Добавим: эта молодая женщина все больше превращается только в домашнюю хозяйку, а это такая профессия, при которой, надо признать откровенно, нет возможности холить себя, беречь или что-то делать, чтоб защититься от столь близкого тридцатилетия или же успевать за счет других дел заботиться о своей внешности. Время от времени я вижу, как внимательно Мариэтт читает в журналах статейки, в которых крайне рассудительные дамы (скорей всего незамужние или же миллиардерши) заклинают своих сестер не забывать о себе, всегда следовать правилам американок, подтянутых, ухоженных с ног до головы, чтобы быть приятными супругу.
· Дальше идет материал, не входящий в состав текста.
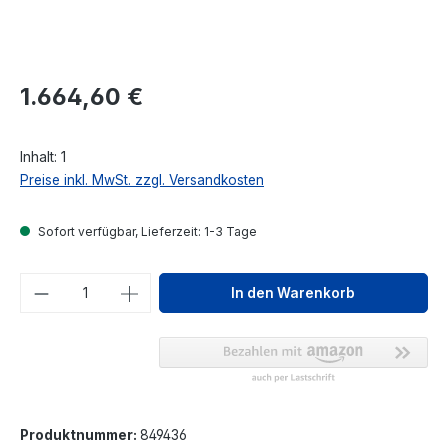
Regulärer Preis:
1.664,60 €
Inhalt:
1
Preise inkl. MwSt. zzgl. Versandkosten
Sofort verfügbar, Lieferzeit: 1-3 Tage
Produkt Anzahl: Gib den gewünschten We
In den Warenkorb
Produktnummer:
849436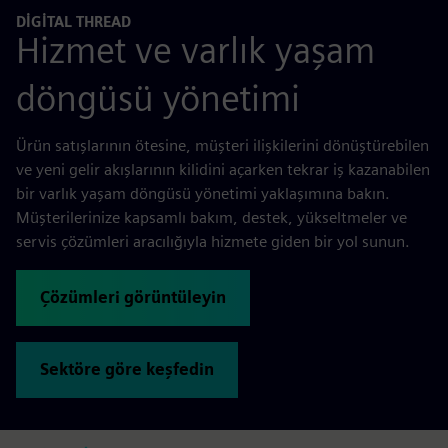
DIGITAL THREAD
Hizmet ve varlık yaşam
döngüsü yönetimi
Ürün satışlarının ötesine, müşteri ilişkilerini dönüştürebilen
ve yeni gelir akışlarının kilidini açarken tekrar iş kazanabilen
bir varlık yaşam döngüsü yönetimi yaklaşımına bakın.
Müşterilerinize kapsamlı bakım, destek, yükseltmeler ve
servis çözümleri aracılığıyla hizmete giden bir yol sunun.
Çözümleri görüntüleyin
Sektöre göre keşfedin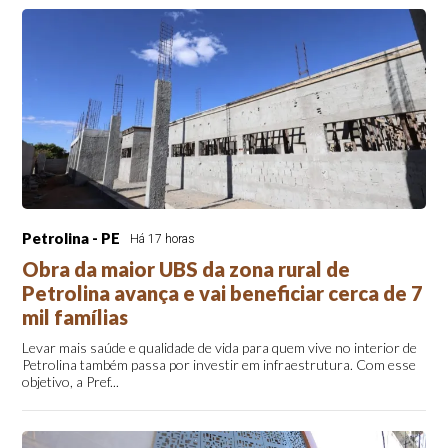
Petrolina - PE
Há 17 horas
Obra da maior UBS da zona rural de
Petrolina avança e vai beneficiar cerca de 7
mil famílias
Levar mais saúde e qualidade de vida para quem vive no interior de
Petrolina também passa por investir em infraestrutura. Com esse
objetivo, a Pref...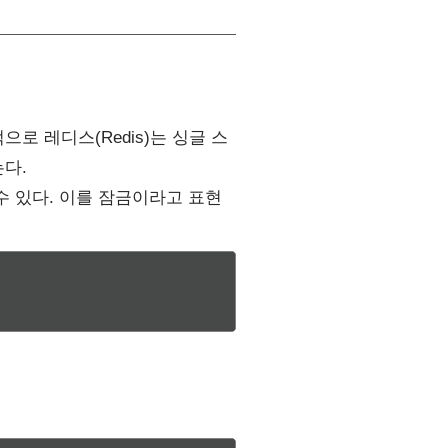
 레디스(Redis)는 싱글 스
다.
수 있다. 이를 잠금이라고 표현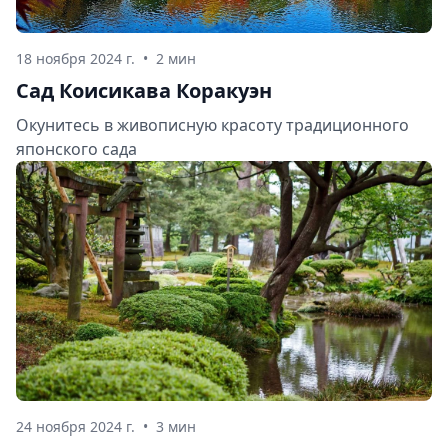
18 ноября 2024 г.
•
2 мин
Сад Коисикава Коракуэн
Окунитесь в живописную красоту традиционного
японского сада
24 ноября 2024 г.
•
3 мин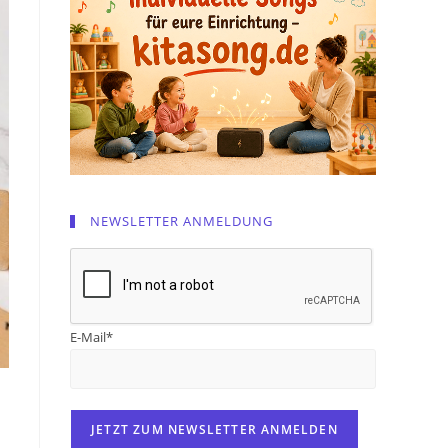
NEWSLETTER ANMELDUNG
E-Mail*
Мариэтт внимает этим советам из рук вон плохо, и иной раз по утрам видишь, как бродит по дому этакое страшилище в резиновых перчатках, с головой, обмотанной газовой косынкой поверх бигуди, и лицом, намазанным кремом "В-48", примечательным еще своим свойством притягивать пыль. В другой раз я слышу, как жена ворчит, перелистывая страницы журнала, и бросает в адрес анонимной радетельницы о женской красоте что-то вроде:
- У нее, конечно, есть прислуга! А иногда и другое:
- Ну и чепуху болтает!
Вначале, конечно, у нее имелось больше времени для ухода за собой, хотя в двадцать три года это было вовсе не так уж необходимо. Досуга у нее хватало, но по неопытности время зачастую расходовалось попусту. Тогда нас было только двое. Но вот нас стало трое, и, когда Мариэтт, которая без конца сновала по дому, возилась с ребенком (это равно уходу за полным инвалидом), уже готова была выкроить время, чтобы позаботиться о себе, нас стало четверо. Увеличение занятости уже не компенсировалось быстротой жестов. Нико, старший, был еще далек от самостоятельности в быту; Лулу, младший, вынуждал ее устанавливать очередность самых неотложных дел. Тут уж некогда было наводить блеск. Это сказывалось и на доме. Это сказывалось и на ней самой. Моя мать не терпела беспорядка в доме, и ее сын издавна привык к опрятности - его хмурый взгляд задевал Мариэтт.
- У меня не восемь рук, чего же ты хочешь?! - кричала она еще до того, как я успевал открыть рот.
Я знаю. Здесь не верят известному закону Паркинсона, который уверяет: домашняя работа возрастает в зависимости от времени, которым располагаешь. Здесь не верят и тем трактатам, которые уверяют, что труд домашней хозяйки за целый день (если она ничем другим не занимается) может быть выполнен за два часа женщиной, которая, помимо своего хозяйства, где-то еще работает. А почему? У нее необходимое изгоняет излишнее. Мариэтт, конечно бы, возмутилась, если б я вздумал с обычной мужской бесцеремонностью высказаться по этому вопросу. Я этого не делаю. Но и не умею проходить мимо, ничего не замечая. Мариэтт это чувствует и бурно реагирует, смотря по обстоятельствам и многому другому. Утром я оставляю ее дома в прекрасном настроении, она щебечет со своим выводком, заталкивая по очереди в каждый ротик по ложке каши. А когда я прихожу в полдень, она уже вся в напряжении, захлопотавшаяся, какая-то чужая и раздражающаяся при малейшем замечании. А вечером перед целой горой белья, которое надо выгладить, это уже совершенно измученная женщина, она тяжело вздыхает, нервными движениями гладит мои рубашки и твердит:
- Ну и профессия!
Иной раз она еще и прокомментирует:
- И подумать только, что официально у меня нет никакой профессии!